Selon Alice-Anne Simard, directrice générale de Nature Québec, c'est sur ce dernier point que les négociations seront les plus ardues. On peut s’attendre à une forte opposition de l’industrie agroalimentaire comme les compagnies qui possèdent de vastes complexes de production de bœuf au Brésil. Elles bénéficient d’importantes subventions gouvernementales bien qu’elles soient responsables de la destruction de grandes portions de l’Amazonie. On peut aussi s’attendre à un bras de fer avec l’industrie des pesticides, souligne madame Simard. Ces entreprises, tout comme celles qui font de la pêche commerciale, ont un impact majeur sur la biodiversité. Elle souligne aussi que l’industrie forestière est responsable de la déforestation massive dans certains pays, ce qui cause la perte de plusieurs habitats. Si l’on veut prendre soin de la biodiversité, il y a plusieurs pratiques qu’il va falloir changer, ajoute-t-elle.

Lors de la COP de cette année, les pays devront déposer leurs engagements afin de restaurer et protéger la biodiversité mondiale. Commencent ensuite les négociations, car certains pays traînent de la patte ou mettent sur la table des plans d’action peu ambitieux. Selon madame Simard, il faudra se méfier des pays qui affirment qu’ils ont créé des aires protégées, mais qui, dans les faits, laissent encore des activités comme le braconnage avoir lieu dans ces zones dites protégées. De plus, dans plusieurs cas, personne n’a vérifié leurs affirmations. On ne veut pas non plus que les pays créent des aires protégées en expulsant les autochtones qui s’y trouvent. Ceux-ci ont des droits ancestraux qu’il faut respecter. La protection du territoire doit se faire de façon équitable, rappelle madame Simard.

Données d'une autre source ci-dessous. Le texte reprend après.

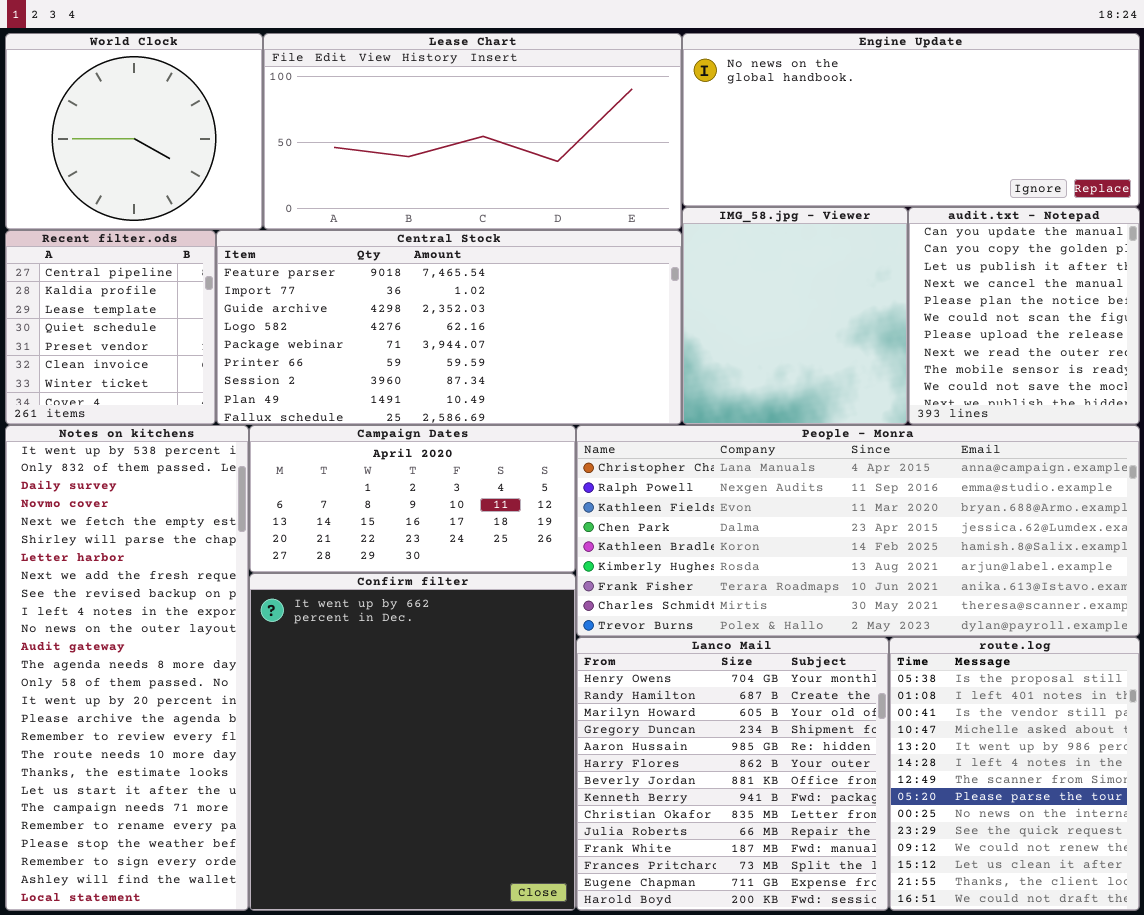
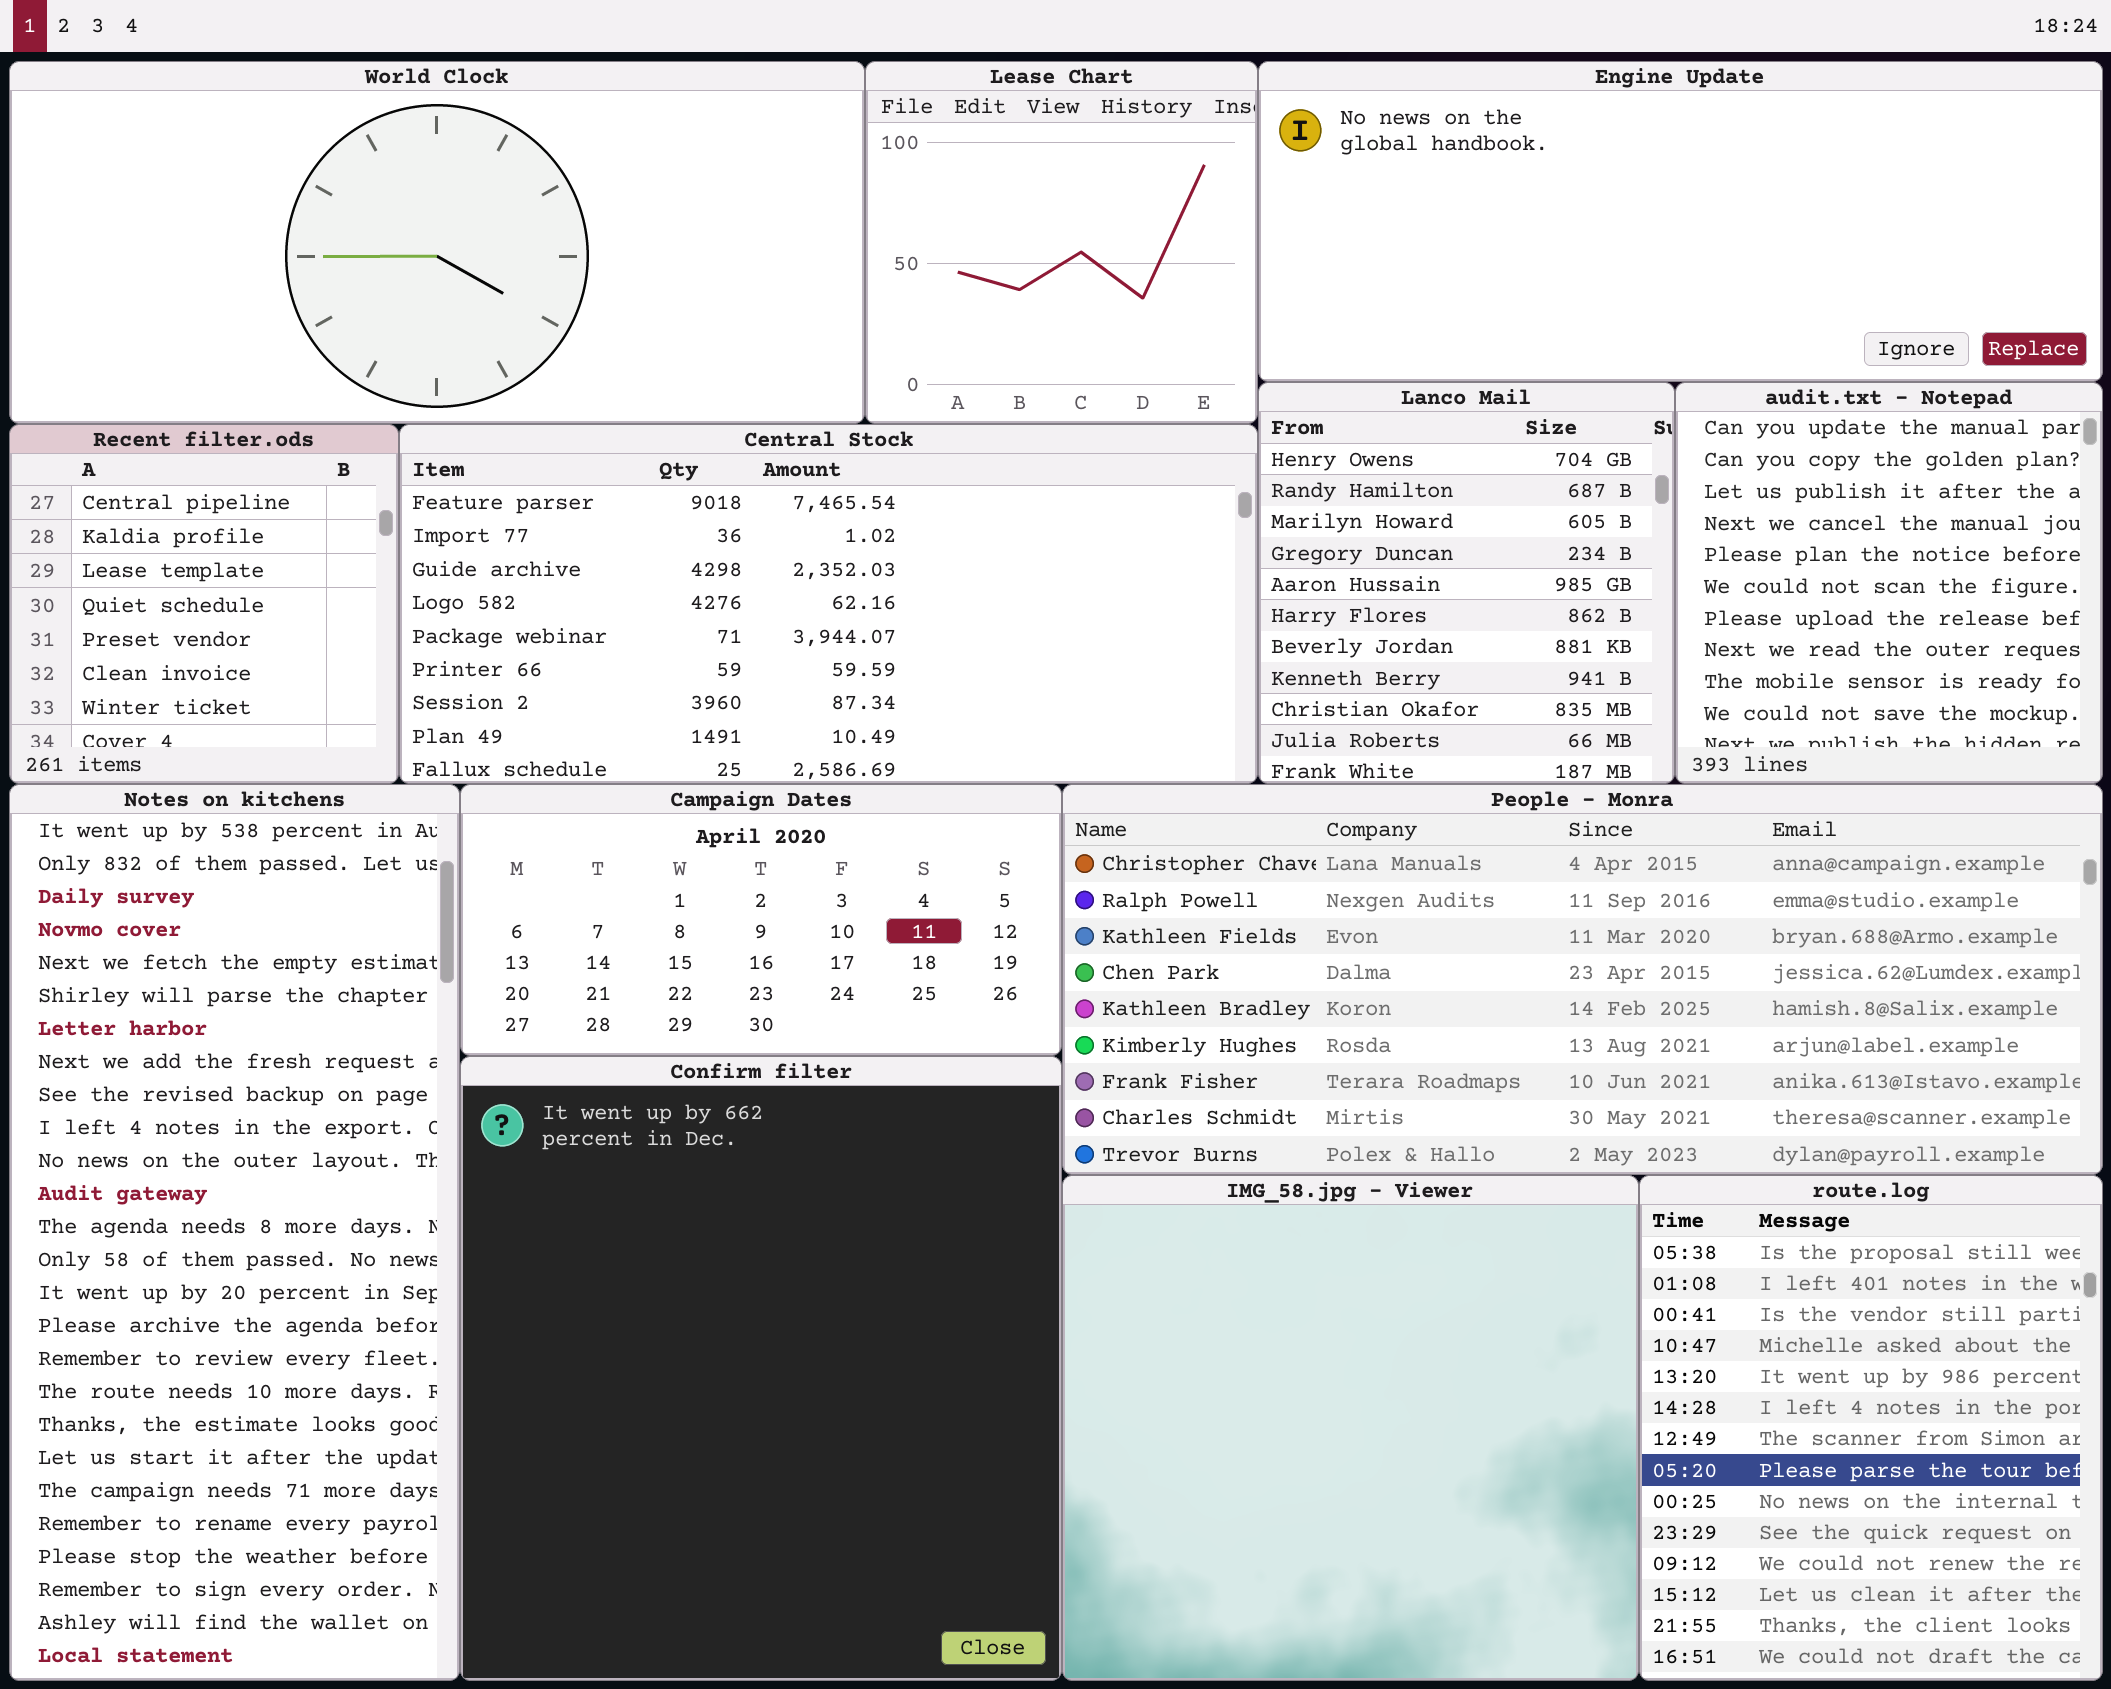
World Clock: [5,33,263,230] -> [9,61,865,424], resized
Lease Chart: [263,33,682,230] -> [865,61,1258,424], resized
IMG_58.jpg - Viewer: [682,207,908,425] -> [1062,1175,1639,1681], moved, resized
Lanco Mail: [576,637,889,911] -> [1258,382,1675,784], moved, resized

Une autre facette qui pourrait ralentir les négociations, c'est la question du financement. Dans la majorité des cas, les pays les plus pauvres veulent faire leur part, mais n’en ont pas les moyens financièrement. Ils demandent donc à la communauté internationale de les aider. C’est en général dans les pays les plus pauvres que la biodiversité est la plus riche. En stoppant les subventions annuelles de 500 G$ aux entreprises néfastes pour la biodiversité, à l’échelle mondiale, on pourrait utiliser ces fonds pour venir en aide aux pays en développement sans refiler la facture aux citoyens.

Lors de cette COP, il faudra aussi stopper les efforts de ceux qui désirent instaurer une taxe « biodiversité », comme c’est le cas dans la lutte aux émissions qui dérèglent notre climat où une taxe carbone est instaurée dans plusieurs pays. On ne peut pas permettre à une industrie de poursuivre ses pratiques destructrices pour la biodiversité en lui permettant simplement de payer pour pouvoir continuer de détruire les éléments dont dépend notre survie sur Terre, souligne l’écologiste. La biodiversité, c’est ce qui nous permet de respirer, de boire et de manger sur Terre. Il est faux de croire que l’on ne peut conjuguer économie et écologie. Selon la Banque mondiale, 50 % du PIB mondial dépend de la biodiversité. Non seulement la perte de celle-ci met en péril notre survie, mais elle met aussi grandement à risque l’économie mondiale.

Le Québec, en tant qu'État intranational, n’a pas signé la convention sur la biodiversité biologique. C’est donc le Canada qui déposera son plan d’action. Madame Simard rappelle que le Québec a déjà son propre plan d’action et elle espère que celui du Canada sera aussi ambitieux que le requiert l’état de la biodiversité. Soulignons, en terminant, que le secrétariat de la convention est situé à Montréal.